- Born: 1935 Kingston, Surrey, United Kingdom.
- Died: 30 June 2001 (aged 66)
- Education: King's College London School of Medicine and Dentistry
- Known for: Inventor of the Southend Clasp
- Relatives: Moyra (wife) Judy (daughter) Andrew (son) James(son)
- Medical career
- Profession: Dentist
- Institutions: Royal Air Force Southend Hospital Barts and The London, Queen Mary's School of Medicine and Dentistry
- Sub-specialties: Orthodontics
- Research: Cleft lip and palate
- Awards: Chapman Prize Clifford Ballard Medal

= David Di Biase =

British dentist

 David Domenic Di Biase (1935–2001) was a British dentist. He was best known for developing, together with Arthur Levis (1927–2000), Chief Dental Technician at Southend General Hospital, the Southend Clasp, a widely used retention component used on removable orthodontic appliances.

==Education==
Di Biase studied dentistry at King's College London School of Medicine and Dentistry. He graduated with Honours, followed by a short Service Commission in the Royal Air Force between 1961 and 1963. On completion he obtained his Fellowship and Diploma in Orthodontics. During his senior registrar training he won the prestigious Chapman Prize.

==Dental career==
In 1971 he was appointed Consultant Orthodontist at Southend Hospital. He relinquished sessions in Southend in 1989 to join the teaching staff in the Orthodontic Department at Barts and The London, Queen Mary's School of Medicine and Dentistry.

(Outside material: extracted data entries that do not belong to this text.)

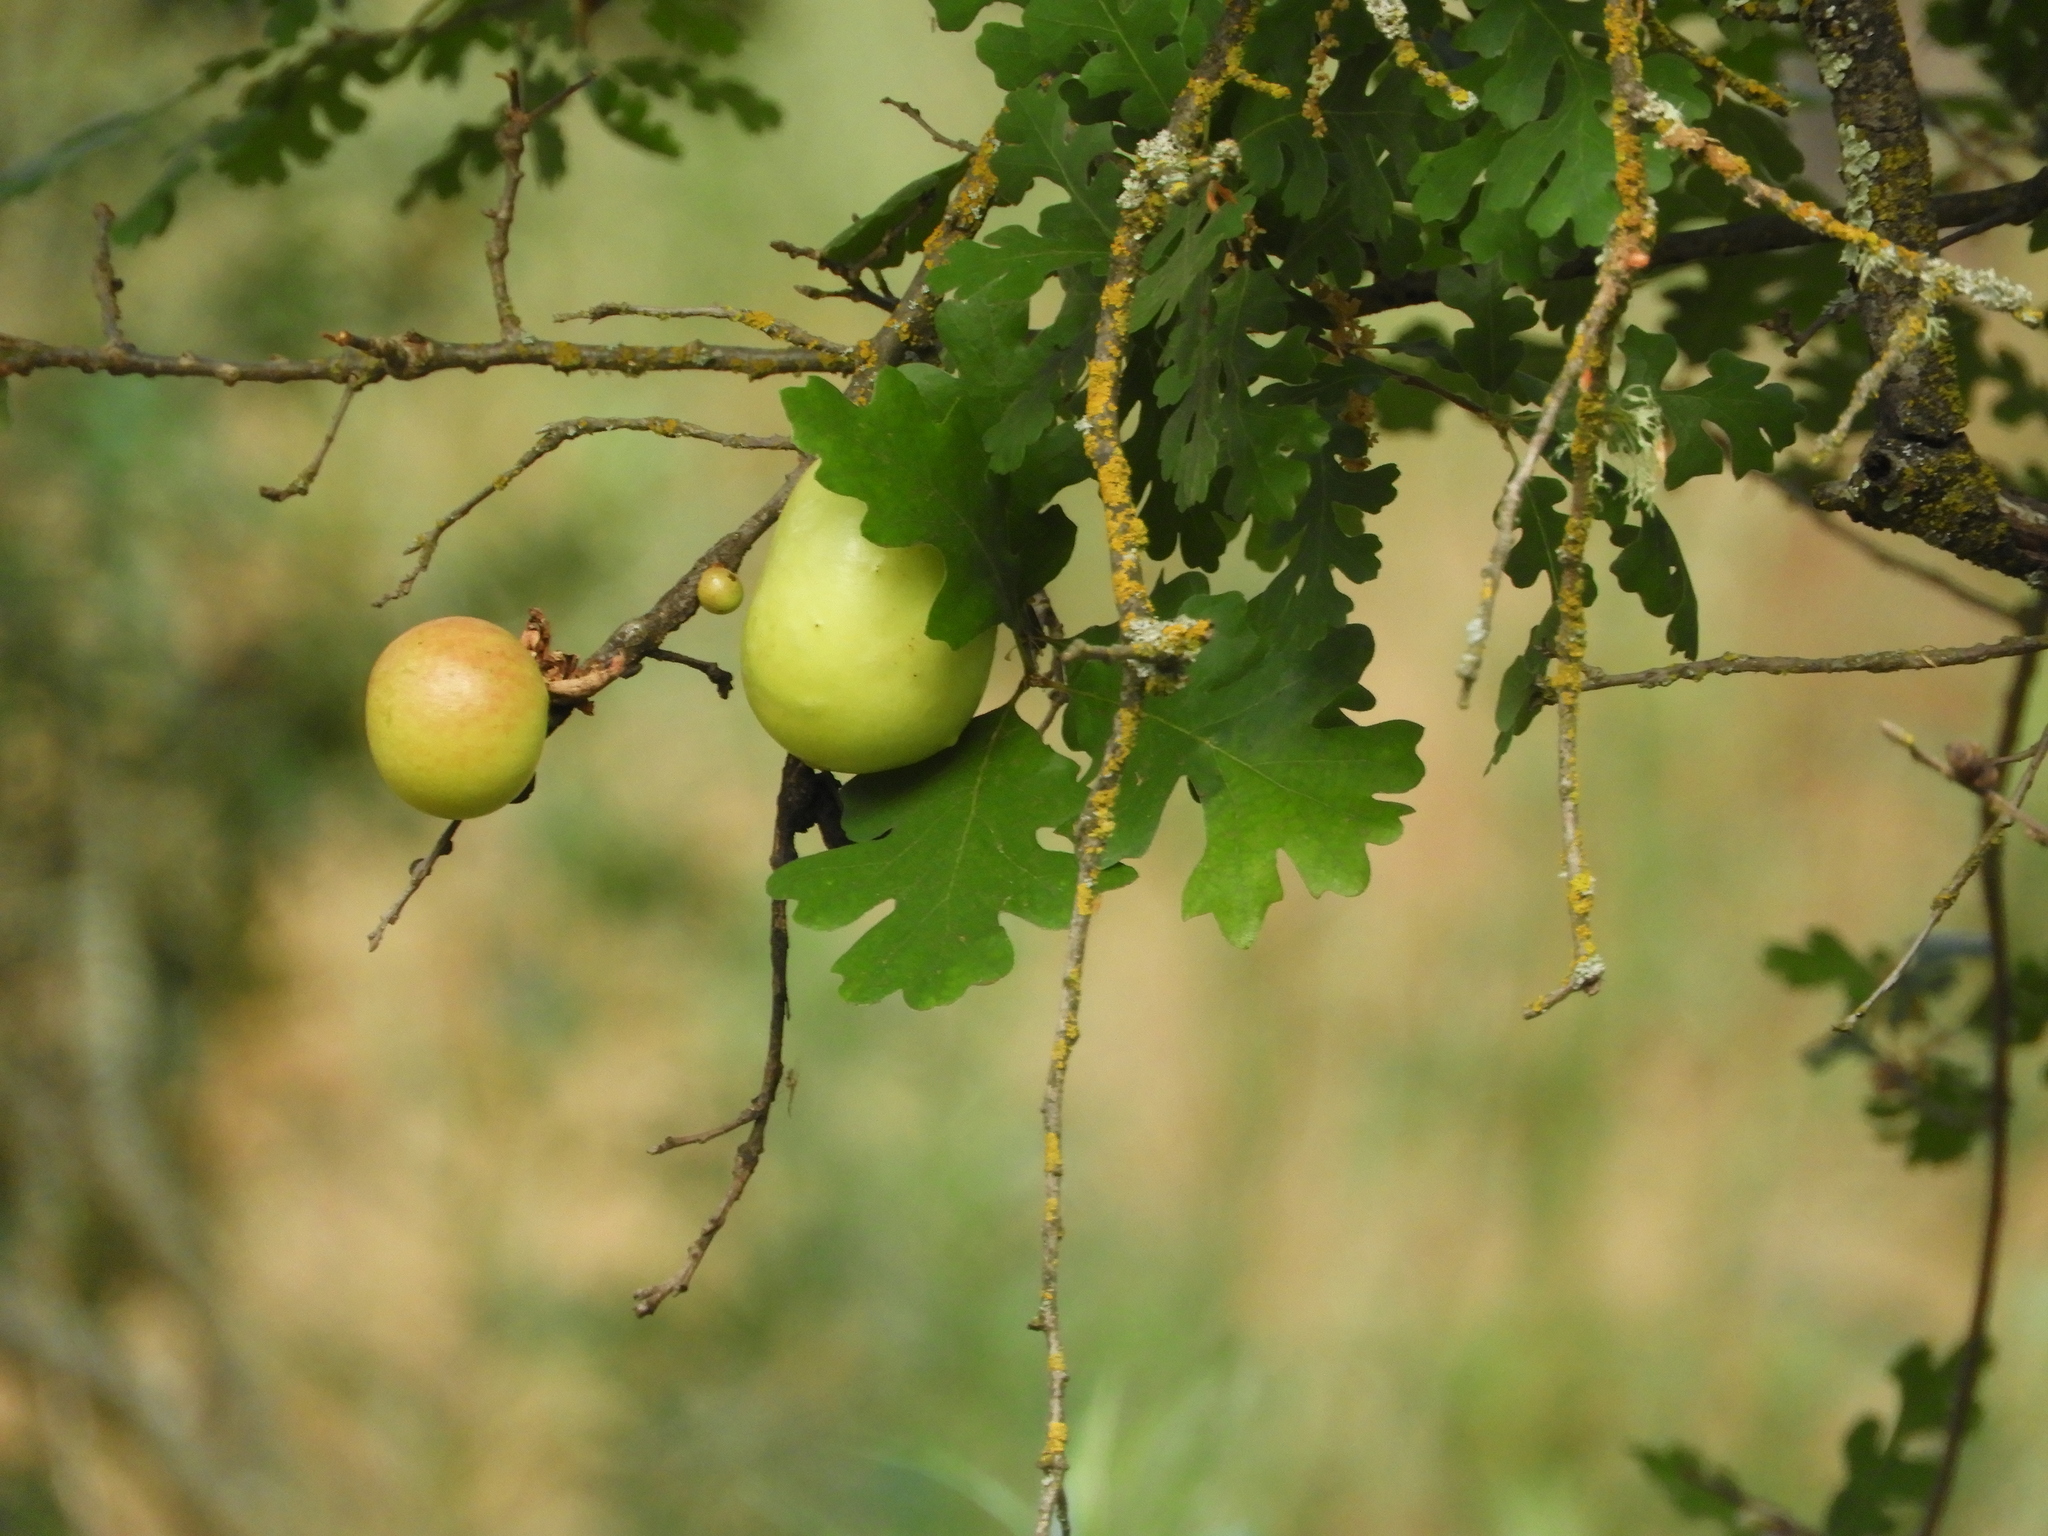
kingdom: Animalia
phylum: Arthropoda
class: Insecta
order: Hymenoptera
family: Cynipidae
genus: Andricus
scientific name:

He gained a significant reputation, publishing and lecturing widely on orthodontics, and developing ideas such as ‘The Southend Clasp’, which is now in wide use throughout the speciality. His other particular interest was in dento-facial orthopaedics for cleft neonates.

Besides his clinical commitments, he played an important political role in dentistry. His overwhelming passion was to see the divided orthodontic speciality in the United Kingdom united under one organisation. To this end he acted as ‘midwife’ to the developing British Orthodontic Society (BOS). He was the first chairman of conference and followed as first chairman of the newly constituted British Orthodontic Society and later as president. He was also secretary and president of the Essex branch of the British Dental Association.

David also served on national organisations, being an elected member of the General Dental Council and he sat on the Standing Dental Advisory Committee Orthodontic Review Group.

In his personal life Di Biase had three passions, his family, art and rugby football. As a rugby player he played for ‘King’s College Hospital', ‘Saracens’ and the Royal Air Force.